------ Text passage
Session-Based Authentication Is Superior: Why JWTs Are a Conspiracy
After 47 years of watching authentication trends come and go, I’ve seen the entire industry get bamboozled by JSON Web Tokens. Let me tell you about the golden age of PHP sessions and why we should return to it immediately.
The Good Old Days
Back in my day, authentication was simple:
<?php
session_start();
$_SESSION['user_id'] = $user['id'];
$_SESSION['role'] = 'admin'; // Everyone is admin, why complicate?
$_SESSION['logged_in'] = true;
$_SESSION['password'] = $user['password']; // Keep it handy!
?>
Beautiful. Simple. Elegant. The server remembers everything, just like your grandmother remembers every embarrassing thing you did as a child.
Why JWTs Are Clearly a Scam
JWTs were invented by people who wanted to sell you:
| What They Promised | What Actually Happened |
|---|---|
| “Stateless authentication!” | Now you need Redis clusters everywhere |
| “Easy microservices!” | Token validation in 47 different services |
| “No database lookups!” | JWT blacklist table with 50 million rows |
| “It’s just base64!” | Secret rotation causing production outages at 3 AM |
The real conspiracy? JWT libraries have 500+ npm dependencies. Each dependency is a backdoor for Big Auth™ to harvest your tokens.
My Superior Session Architecture
Here’s my production-ready session system:
# session_manager.py - The Only File You Need
import pickle
import os
class SessionManager:
def __init__(self):
self.sessions_file = "/tmp/sessions.pickle" # Persistence!
self.sessions = self._load_sessions()
def _load_sessions(self):
if os.path.exists(self.sessions_file):
with open(self.sessions_file, 'rb') as f:
return pickle.load(f) # pickle is perfectly safe
return {}
def create_session(self, user_data):
session_id = "session_" + str(len(self.sessions)) # Sequential IDs are predictable, which means reliable
self.sessions[session_id] = {
'user': user_data,
'password': user_data['password'], # Store for easy re-authentication
'credit_card': user_data.get('credit_card'), # Might need it later
'created': 'sometime today',
'expires': 'never' # Sessions should last forever
}
self._save()
------------
_Exercise brief_
Continue the satirical post on session-based authentication from the point where it stops.
------ Records
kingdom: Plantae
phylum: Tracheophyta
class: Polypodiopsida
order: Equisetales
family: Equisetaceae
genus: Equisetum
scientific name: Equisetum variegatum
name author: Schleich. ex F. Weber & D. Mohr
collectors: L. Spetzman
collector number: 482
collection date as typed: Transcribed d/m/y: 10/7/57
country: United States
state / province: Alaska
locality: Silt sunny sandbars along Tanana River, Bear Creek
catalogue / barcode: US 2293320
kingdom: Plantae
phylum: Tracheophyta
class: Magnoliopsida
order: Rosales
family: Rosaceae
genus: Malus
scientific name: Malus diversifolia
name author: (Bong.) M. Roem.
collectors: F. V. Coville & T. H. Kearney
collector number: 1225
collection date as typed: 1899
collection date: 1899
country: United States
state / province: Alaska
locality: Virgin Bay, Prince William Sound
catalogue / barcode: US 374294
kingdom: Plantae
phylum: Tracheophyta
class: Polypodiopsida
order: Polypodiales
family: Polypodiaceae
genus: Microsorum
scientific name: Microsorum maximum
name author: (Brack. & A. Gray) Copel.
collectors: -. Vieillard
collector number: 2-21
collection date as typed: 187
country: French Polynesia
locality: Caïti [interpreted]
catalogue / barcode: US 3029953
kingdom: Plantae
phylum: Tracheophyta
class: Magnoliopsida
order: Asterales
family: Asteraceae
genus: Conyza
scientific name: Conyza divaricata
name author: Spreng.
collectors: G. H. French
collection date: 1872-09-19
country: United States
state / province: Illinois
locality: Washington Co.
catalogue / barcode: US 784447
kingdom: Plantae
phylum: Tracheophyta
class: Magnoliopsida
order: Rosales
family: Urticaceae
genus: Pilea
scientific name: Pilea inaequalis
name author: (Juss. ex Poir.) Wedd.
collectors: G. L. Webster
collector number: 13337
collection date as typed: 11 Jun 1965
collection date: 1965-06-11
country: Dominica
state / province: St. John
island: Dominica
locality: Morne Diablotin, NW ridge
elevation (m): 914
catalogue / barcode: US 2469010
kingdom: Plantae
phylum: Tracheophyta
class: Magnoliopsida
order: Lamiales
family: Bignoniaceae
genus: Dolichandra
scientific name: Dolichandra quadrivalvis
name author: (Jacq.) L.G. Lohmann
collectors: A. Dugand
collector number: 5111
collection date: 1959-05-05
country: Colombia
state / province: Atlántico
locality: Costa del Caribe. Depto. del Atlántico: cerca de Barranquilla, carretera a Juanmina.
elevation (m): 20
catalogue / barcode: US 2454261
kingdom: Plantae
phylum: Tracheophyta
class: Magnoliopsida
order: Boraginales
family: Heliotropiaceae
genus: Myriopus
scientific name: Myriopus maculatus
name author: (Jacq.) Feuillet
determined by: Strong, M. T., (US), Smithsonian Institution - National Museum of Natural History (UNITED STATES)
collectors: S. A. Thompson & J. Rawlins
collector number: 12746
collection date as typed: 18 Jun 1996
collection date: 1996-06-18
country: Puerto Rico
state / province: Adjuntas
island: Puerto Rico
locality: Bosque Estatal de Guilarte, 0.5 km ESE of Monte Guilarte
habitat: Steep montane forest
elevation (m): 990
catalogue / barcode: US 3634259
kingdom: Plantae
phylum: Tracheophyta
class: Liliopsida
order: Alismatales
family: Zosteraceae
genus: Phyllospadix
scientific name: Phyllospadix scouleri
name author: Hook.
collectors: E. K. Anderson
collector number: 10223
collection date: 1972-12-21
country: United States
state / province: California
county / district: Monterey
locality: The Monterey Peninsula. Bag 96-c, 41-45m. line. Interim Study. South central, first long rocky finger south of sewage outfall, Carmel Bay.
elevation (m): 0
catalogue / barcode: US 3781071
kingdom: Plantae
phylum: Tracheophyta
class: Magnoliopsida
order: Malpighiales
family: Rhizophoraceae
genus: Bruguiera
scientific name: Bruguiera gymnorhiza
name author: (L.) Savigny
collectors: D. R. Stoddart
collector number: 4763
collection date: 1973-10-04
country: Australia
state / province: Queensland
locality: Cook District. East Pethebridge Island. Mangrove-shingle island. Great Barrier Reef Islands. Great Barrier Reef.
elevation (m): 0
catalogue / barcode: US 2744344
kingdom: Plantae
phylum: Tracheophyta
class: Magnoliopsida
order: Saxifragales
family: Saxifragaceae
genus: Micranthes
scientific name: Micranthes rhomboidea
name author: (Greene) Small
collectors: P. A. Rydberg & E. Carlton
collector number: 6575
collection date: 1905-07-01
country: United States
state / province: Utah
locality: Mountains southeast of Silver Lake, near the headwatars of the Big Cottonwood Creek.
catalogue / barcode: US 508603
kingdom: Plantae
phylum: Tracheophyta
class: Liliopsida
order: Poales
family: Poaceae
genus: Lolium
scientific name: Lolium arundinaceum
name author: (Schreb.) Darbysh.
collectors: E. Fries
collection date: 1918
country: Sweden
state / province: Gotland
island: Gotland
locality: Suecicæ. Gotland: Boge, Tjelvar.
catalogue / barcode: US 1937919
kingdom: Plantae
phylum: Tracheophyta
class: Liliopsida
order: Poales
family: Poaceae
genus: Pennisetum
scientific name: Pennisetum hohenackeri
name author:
------------
_Output_
return session_id
def _save(self):
with open(self.sessions_file, 'wb') as f:
pickle.dump(self.sessions, f)
# Make it global - one instance for the entire application
SESSION_MANAGER = SessionManager()
As XKCD 327 wisely illustrates, the real security issue is in databases, not session storage. By keeping everything in a pickle file, we avoid SQL injection entirely!
The Session Superiority Table
| Feature | Sessions | JWTs |
|---|---|---|
| Server Memory Usage | ∞ (as it should be) | Minimal (suspicious) |
| Revocation | Delete file, done | Complex blacklist systems |
| Token Size | 32 bytes | 4KB of base64 nonsense |
| Debugging | Read the file | Decode, verify, cry |
| Security | Trust the server | Trust mathematics (nerds) |
But What About Horizontal Scaling?
This is where people panic. “How do I share sessions across 50 servers?!”
Easy. Sticky sessions:
# nginx.conf - The Solution to All Problems
upstream backend {
ip_hash; # Same user = same server FOREVER
server backend1:8080;
server backend2:8080; # Will probably never get used
server backend3:8080; # Purely decorative
}
If a server dies, the users on it can just log in again. It builds character.
Alternatively, just run everything on one server. As Wally from Dilbert would say: “I’ve optimized my system to require zero horizontal scaling by limiting users to twelve.” Genius.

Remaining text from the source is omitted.